Celtic Metamorphoses

 


A horned god stands back to back with a second self. 
You pass the gatekeeper, into a field of metamorphoses. 
You turn into the curl of a wave, or a waterbird in flight. 
Fish becomes man, dog becomes dragon.
You reach for a flagon of unmixed wine
and the handle becomes the hound that chases the duck
that swims into your mouth on a red river. 

Long-beaked bird-men are alive on a Shetland cross.
Gold and silver and bronze glint at the throats
and on the forearms of queens and heroes.
Here everything is in connected, everything in flux,
vital energies change form and surge beyond form. 
A technology of enchantment captures minds
and binds them in tendrils, endlessly looping,
making knots without end, no strings you can pull. 

Are those the antlers of an ancient elk, bigger than moose.
on the head of that statue from a warrior grave?
You put them on and look with his sight over fertile land,
proud of your kin and ready to fight for them.
You reach under his leaf-shaped shield.
and turn the unseen handle that gathers the force
to send out your spirit double on its excursions.

The boar is everywhere, before you and around you. 
Be careful.
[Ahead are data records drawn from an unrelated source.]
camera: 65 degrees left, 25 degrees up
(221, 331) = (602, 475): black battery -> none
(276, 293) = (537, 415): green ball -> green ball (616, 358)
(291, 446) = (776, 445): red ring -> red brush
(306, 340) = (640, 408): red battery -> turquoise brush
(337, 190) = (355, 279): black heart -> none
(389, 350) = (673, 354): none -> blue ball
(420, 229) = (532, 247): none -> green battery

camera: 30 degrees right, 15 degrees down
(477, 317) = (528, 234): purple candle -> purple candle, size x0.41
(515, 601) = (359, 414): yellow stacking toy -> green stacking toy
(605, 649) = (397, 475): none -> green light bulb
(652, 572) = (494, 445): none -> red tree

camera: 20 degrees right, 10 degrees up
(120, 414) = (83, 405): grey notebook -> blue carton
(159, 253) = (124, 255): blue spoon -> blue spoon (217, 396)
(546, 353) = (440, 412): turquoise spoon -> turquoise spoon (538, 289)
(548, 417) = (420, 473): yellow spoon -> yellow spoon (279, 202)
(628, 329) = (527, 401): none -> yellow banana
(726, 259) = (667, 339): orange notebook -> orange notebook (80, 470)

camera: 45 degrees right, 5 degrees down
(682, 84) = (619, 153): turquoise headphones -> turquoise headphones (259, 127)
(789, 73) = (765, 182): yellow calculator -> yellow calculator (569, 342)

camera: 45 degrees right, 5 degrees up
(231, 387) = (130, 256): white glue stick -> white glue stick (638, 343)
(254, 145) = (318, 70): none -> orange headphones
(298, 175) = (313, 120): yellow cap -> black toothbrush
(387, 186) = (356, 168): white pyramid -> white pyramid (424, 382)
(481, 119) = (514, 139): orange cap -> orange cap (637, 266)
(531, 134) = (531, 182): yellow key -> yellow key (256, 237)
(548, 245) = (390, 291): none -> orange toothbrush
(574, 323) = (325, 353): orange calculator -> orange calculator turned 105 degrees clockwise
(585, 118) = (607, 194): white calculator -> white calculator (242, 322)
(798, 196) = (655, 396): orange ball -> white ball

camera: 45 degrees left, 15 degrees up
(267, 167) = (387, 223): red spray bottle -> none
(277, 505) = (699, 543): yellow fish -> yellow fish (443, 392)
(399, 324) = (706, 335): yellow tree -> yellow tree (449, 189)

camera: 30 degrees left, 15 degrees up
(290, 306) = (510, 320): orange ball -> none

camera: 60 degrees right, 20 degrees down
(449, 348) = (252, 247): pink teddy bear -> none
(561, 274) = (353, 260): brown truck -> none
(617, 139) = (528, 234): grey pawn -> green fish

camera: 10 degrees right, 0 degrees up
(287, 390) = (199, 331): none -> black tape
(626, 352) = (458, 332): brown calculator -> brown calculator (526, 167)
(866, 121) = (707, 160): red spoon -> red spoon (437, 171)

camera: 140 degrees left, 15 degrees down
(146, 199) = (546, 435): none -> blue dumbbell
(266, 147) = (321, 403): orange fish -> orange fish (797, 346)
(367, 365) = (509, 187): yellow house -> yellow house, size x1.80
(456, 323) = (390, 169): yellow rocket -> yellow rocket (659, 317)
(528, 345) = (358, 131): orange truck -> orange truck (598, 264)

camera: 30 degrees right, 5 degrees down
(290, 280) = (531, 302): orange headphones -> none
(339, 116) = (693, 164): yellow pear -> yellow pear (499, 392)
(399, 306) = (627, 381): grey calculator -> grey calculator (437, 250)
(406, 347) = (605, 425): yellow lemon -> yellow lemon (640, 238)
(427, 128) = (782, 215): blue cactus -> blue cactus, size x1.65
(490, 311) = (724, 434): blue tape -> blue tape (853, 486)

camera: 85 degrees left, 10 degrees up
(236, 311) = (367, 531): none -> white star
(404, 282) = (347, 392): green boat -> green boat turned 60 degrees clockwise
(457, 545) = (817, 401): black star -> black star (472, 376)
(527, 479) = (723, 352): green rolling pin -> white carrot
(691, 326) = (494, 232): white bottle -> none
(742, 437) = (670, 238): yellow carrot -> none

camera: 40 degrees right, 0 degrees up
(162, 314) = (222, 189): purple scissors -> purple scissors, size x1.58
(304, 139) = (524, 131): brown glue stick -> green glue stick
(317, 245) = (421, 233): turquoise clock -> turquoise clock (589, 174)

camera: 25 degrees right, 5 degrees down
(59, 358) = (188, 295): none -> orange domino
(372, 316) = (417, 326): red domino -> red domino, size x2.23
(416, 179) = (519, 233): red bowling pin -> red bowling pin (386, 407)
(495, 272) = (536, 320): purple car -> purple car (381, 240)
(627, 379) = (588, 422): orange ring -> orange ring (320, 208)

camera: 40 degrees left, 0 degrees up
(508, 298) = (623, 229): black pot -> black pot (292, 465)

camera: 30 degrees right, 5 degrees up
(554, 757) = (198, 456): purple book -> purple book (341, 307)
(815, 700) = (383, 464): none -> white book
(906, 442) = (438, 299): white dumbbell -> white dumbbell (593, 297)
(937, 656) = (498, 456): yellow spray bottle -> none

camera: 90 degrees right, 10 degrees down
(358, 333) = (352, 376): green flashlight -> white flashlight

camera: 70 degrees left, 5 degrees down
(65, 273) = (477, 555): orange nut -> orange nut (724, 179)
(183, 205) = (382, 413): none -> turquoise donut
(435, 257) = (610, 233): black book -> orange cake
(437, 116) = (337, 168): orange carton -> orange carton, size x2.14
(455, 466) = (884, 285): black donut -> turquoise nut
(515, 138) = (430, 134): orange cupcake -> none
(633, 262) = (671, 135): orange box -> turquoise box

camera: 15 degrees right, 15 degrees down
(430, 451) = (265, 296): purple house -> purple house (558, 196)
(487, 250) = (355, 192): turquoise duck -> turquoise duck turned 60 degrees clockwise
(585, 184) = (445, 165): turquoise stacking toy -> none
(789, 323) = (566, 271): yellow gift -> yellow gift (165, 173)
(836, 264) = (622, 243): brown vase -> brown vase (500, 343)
You pause to hear the hot howl of war
from the throat of a boar-headed carnyx.
Swords and shields, iron and oak, ash and bronze.
Shields that are plain at the front but have hidden powers
at the back and in the coiling serpents at the grip.
Shields with glaring eyes and hidden faces of raging bulls.    

You find your end at last, in the cauldron from the bog,
under the fierce stare of gods you cannot name.
You swim in bull's blood, down to the scene of passion
where a naked woman warrior exults, sword in hand,
over the dying bull whose potency will pass,
with the rush of his blood, to one who is called this way.